Tb infection is usually asymptomatic due to rapidly developed immunity. Furthermore, there is a healing process which usually leaves no residual lesion. Approximately 95% of infected patients enter into a quiescent or latent phase. Further on, the patient is at constant risk of reactivation, especially patients with a compromised immune system, including patients with diabetes mellitus, patients undergoing transplantation protocols, and HIV infected patients, among others [1,2]. In 5% of the cases, the initial infection progresses to pulmonary Tb directly. Other patients progress to other types of Tb outside the lungs. The dissemination of the bacilli is made through the lymphatic or circulating systems . After laryngeal location, tuberculous otitis media is the most frequent form of Tb in the head and neck. Tuberculosis of the middle ear should be suspected in cases of chronic otitis media refractory to conventional treatment . Tb of the oral cavity and pharynx is rare. Most references in the literature are case reports. The most reported locations are: tongue, gum, and palate. As with laryngeal forms, pulmonary lesions are frequently reported. In our patient, tonsil involvement was associated with lungs and lymphadenopathy involvement. In a review 42 cases, Mignona et al. reported a third of their cases as primary forms. The oral mucosa is relatively resistant to bacilli invasion and only occurs in 0.05-0.1% of the cases of Tb. A disruption of local mucosa is usually necessary for the invasion to take place [1,5].

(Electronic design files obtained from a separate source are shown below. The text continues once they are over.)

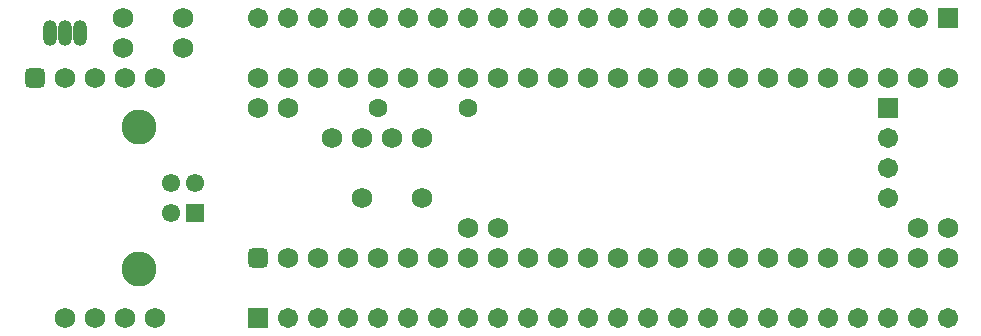
<source format=gts>
G04*
G04 #@! TF.GenerationSoftware,Altium Limited,Altium Designer,20.0.10 (225)*
G04*
G04 Layer_Color=8388736*
%FSLAX25Y25*%
%MOIN*%
G70*
G01*
G75*
%ADD14C,0.06800*%
G04:AMPARAMS|DCode=15|XSize=68mil|YSize=68mil|CornerRadius=19mil|HoleSize=0mil|Usage=FLASHONLY|Rotation=0.000|XOffset=0mil|YOffset=0mil|HoleType=Round|Shape=RoundedRectangle|*
%AMROUNDEDRECTD15*
21,1,0.06800,0.03000,0,0,0.0*
21,1,0.03000,0.06800,0,0,0.0*
1,1,0.03800,0.01500,-0.01500*
1,1,0.03800,-0.01500,-0.01500*
1,1,0.03800,-0.01500,0.01500*
1,1,0.03800,0.01500,0.01500*
%
%ADD15ROUNDEDRECTD15*%
%ADD16O,0.04737X0.08674*%
%ADD17O,0.04737X0.08674*%
%ADD18C,0.11627*%
%ADD19C,0.06115*%
%ADD20R,0.06115X0.06115*%
%ADD21C,0.06706*%
%ADD22R,0.06706X0.06706*%
%ADD23R,0.06706X0.06706*%
%ADD24C,0.06312*%
D14*
X82500Y87500D02*
D03*
X92500D02*
D03*
X102500D02*
D03*
X112500D02*
D03*
X122500D02*
D03*
X132500D02*
D03*
X142500D02*
D03*
X152500D02*
D03*
X162500D02*
D03*
X172500D02*
D03*
X182500D02*
D03*
X192500D02*
D03*
X202500D02*
D03*
X212500D02*
D03*
X222500D02*
D03*
X232500D02*
D03*
X242500D02*
D03*
X252500D02*
D03*
X262500D02*
D03*
X272500D02*
D03*
X282500D02*
D03*
X292500D02*
D03*
X302500D02*
D03*
X312500D02*
D03*
Y27500D02*
D03*
X302500D02*
D03*
X292500D02*
D03*
X282500D02*
D03*
X272500D02*
D03*
X262500D02*
D03*
X252500D02*
D03*
X242500D02*
D03*
X232500D02*
D03*
X222500D02*
D03*
X212500D02*
D03*
X202500D02*
D03*
X192500D02*
D03*
X182500D02*
D03*
X172500D02*
D03*
X162500D02*
D03*
X152500D02*
D03*
X142500D02*
D03*
X132500D02*
D03*
X122500D02*
D03*
X112500D02*
D03*
X102500D02*
D03*
X92500D02*
D03*
X117000Y47500D02*
D03*
X137000D02*
D03*
X57500Y107500D02*
D03*
X37500D02*
D03*
X57500Y97500D02*
D03*
X37500D02*
D03*
X137000Y67500D02*
D03*
X127000D02*
D03*
X117000D02*
D03*
X107000D02*
D03*
X162500Y37500D02*
D03*
X152500D02*
D03*
X312500D02*
D03*
X302500D02*
D03*
X82500Y77500D02*
D03*
X92500D02*
D03*
X18000Y87500D02*
D03*
X28000D02*
D03*
X38000D02*
D03*
X48000D02*
D03*
X18000Y7500D02*
D03*
X28000D02*
D03*
X38000D02*
D03*
X48000D02*
D03*
D15*
X82500Y27500D02*
D03*
X8000Y87500D02*
D03*
D16*
X13000Y102500D02*
D03*
X18000Y102500D02*
D03*
D17*
X23000Y102500D02*
D03*
D18*
X42976Y23784D02*
D03*
Y71185D02*
D03*
D19*
X53646Y42563D02*
D03*
Y52406D02*
D03*
X61520D02*
D03*
D20*
Y42563D02*
D03*
D21*
X292500Y47500D02*
D03*
Y57500D02*
D03*
Y67500D02*
D03*
X82500Y107500D02*
D03*
X92500D02*
D03*
X102500D02*
D03*
X112500D02*
D03*
X122500D02*
D03*
X132500D02*
D03*
X142500D02*
D03*
X152500D02*
D03*
X162500D02*
D03*
X172500D02*
D03*
X182500D02*
D03*
X192500D02*
D03*
X202500D02*
D03*
X212500D02*
D03*
X222500D02*
D03*
X232500D02*
D03*
X242500D02*
D03*
X252500D02*
D03*
X262500D02*
D03*
X272500D02*
D03*
X282500D02*
D03*
X292500D02*
D03*
X302500D02*
D03*
X312500Y7500D02*
D03*
X302500D02*
D03*
X292500D02*
D03*
X282500D02*
D03*
X272500D02*
D03*
X262500D02*
D03*
X252500D02*
D03*
X242500D02*
D03*
X232500D02*
D03*
X222500D02*
D03*
X212500D02*
D03*
X202500D02*
D03*
X192500D02*
D03*
X182500D02*
D03*
X172500D02*
D03*
X162500D02*
D03*
X152500D02*
D03*
X142500D02*
D03*
X132500D02*
D03*
X122500D02*
D03*
X112500D02*
D03*
X102500D02*
D03*
X92500D02*
D03*
D22*
X292500Y77500D02*
D03*
D23*
X312500Y107500D02*
D03*
X82500Y7500D02*
D03*
D24*
X152500Y77500D02*
D03*
X122500D02*
D03*
M02*

</source>
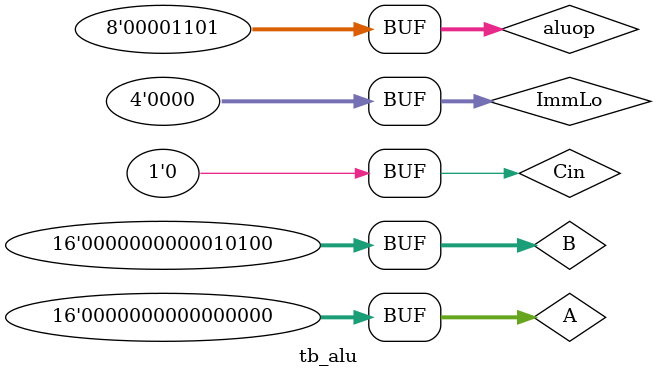
<source format=v>
`timescale 1ns / 1ps
module tb_alu;

parameter WIDTH = 16;
reg [WIDTH-1:0] A, B;
reg [7:0] aluop;
reg [3:0] ImmLo;
reg Cin;
wire [WIDTH-1:0] Result;
wire [4:0] Flags; //CLFZN


alu	AA (A, B, Cin, aluop, ImmLo, Flags, Result);

initial begin
ImmLo = 0;
Cin = 0;
#5

// test add
aluop = 8'b00000101;
A = 8;
B = 9;
#5

// test sub
aluop = 8'b00001001;
A = 321;
B = 300;
#5


// test cmp
aluop = 8'b00001011;
A = 90;
B = 90;
#5

// and
aluop = 8'b00000001;
A = 3;
B = 1;
#5

// xor
aluop = 8'b00000011;
A = 5;
B = 0;
#5

// mov
aluop = 8'b00001101;
A = 0;
B = 20;
#5;

end

endmodule 
</source>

The upper respiratory tract is generally resistant to tuberculosis and saliva is thought to have an inhibitory effect on tubercle bacilli . Brennan and Rauch have attributed this to the cleansing action of saliva. The presence of saprohytes, the antagonism of the striated musculature to bacterial invasions and thickness of the protective epithelial covering are also involved [7,8]. Tuberculosis of a tonsil can result from infection caused by contact with a material containing tubercle bacilli. This route of infection was important when the incidence of bovine tuberculosis was high and milk was not pasteurized . Tonsillar TB commonly presents with sore throat and cervical lymphadenopathy . This presentation as well as abnormal tonsillar finding, make it difficult to differentiate tonsillar tuberculosis from a malignant tumor. Diagnosis of tonsillar tuberculosis is based on histopathological findings and the identification of tubercle bacilli [11- 13]. In our patient the histopathological study and the identification of tubercle bacilli confirmed the diagnosis. Treatment is in the form of anti-tuberculosis therapy. Differential diagnosis of oral and pharyngeal tuberculosis includes traumatic ulcers, aphthous ulcers, hematological disorders, actinomycosis, syphilis, midline granuloma, Wegner′s disease and malignancy [11-15].